Metro

Bicycle coach aids those who think they can’t ride a bike

Ah, that first bike ride, a time-honored rite of passage for kids and parents alike. The wheezing gasps as Dad or Mom runs alongside, holding up the frame. The secretive release, the momentary ­independence — the topple, the skinned knees, the tears.

There’s got to be a better way.

Enter the bike tutor, one of an underground army of instructors working to get kids — and adults who never learned as children — riding.

Their going rate is $90 to $125 an hour for private lessons, although some set up higher fees for open-ended sessions or offer lower rates for group instruction.

Some of their clients are New York parents who are too busy to teach their own kids. But Howard Roth, who teaches bike-riding from his Syosset, LI, base, says even engaged parents sometimes need help — because they’re doing it wrong.

“A fair number of kids have a hard time learning to ride,” Roth says. “The classic method that parents use has a very low rate of success in real life.”

Roth developed his technique 10 years ago to help his twin boys ride two-wheelers. Drawing on his training in martial arts, he teaches kids to balance before they start to pedal.

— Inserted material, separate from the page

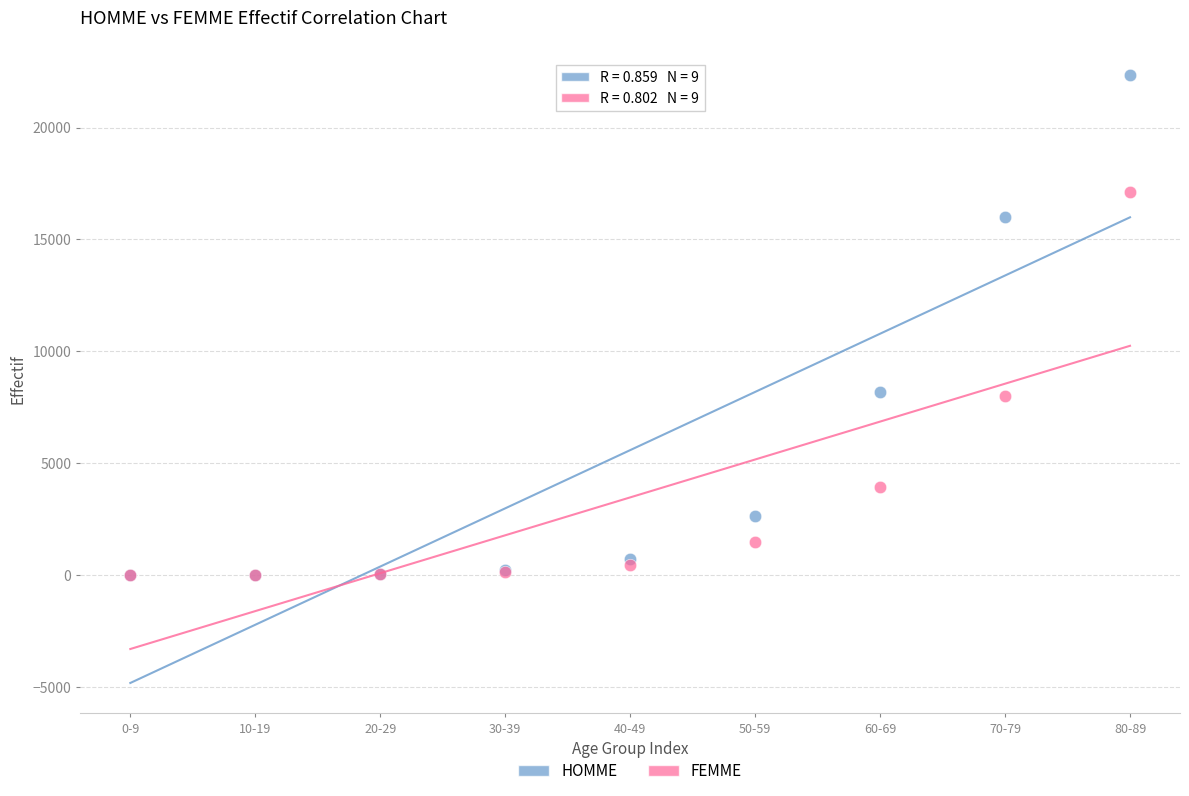

What are all the series names shown in the legend?

HOMME, FEMME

“Training wheels are the devil’s hand,” Roth says. “Few things will delay a child more. You don’t learn how to balance by not balancing.”

The results seem miraculous to parents who have tried and failed to teach their kids to ride.

“My son and I would get so frustrated, we’d just get into a screaming match,” says Sonya Goldberg of Jericho, LI. When 8-year-old Max had a lesson with Roth, “it only took about an hour for him to learn to balance without the pedals. Now he’s super-excited to ride every day. I can’t get him off the bike.”

Kids who can’t ride often feel ­ostracized.

“It affected him socially and emotionally,” says a Staten Island mother whose son swore off biking when the traditional teaching methods ended in frightening falls at age 7.

At age 14, bike lessons made all the difference. “It took longer than usual, but he got it, and I’m extremely grateful,” the mom says. “It gave him confidence, and now he’s really blooming.”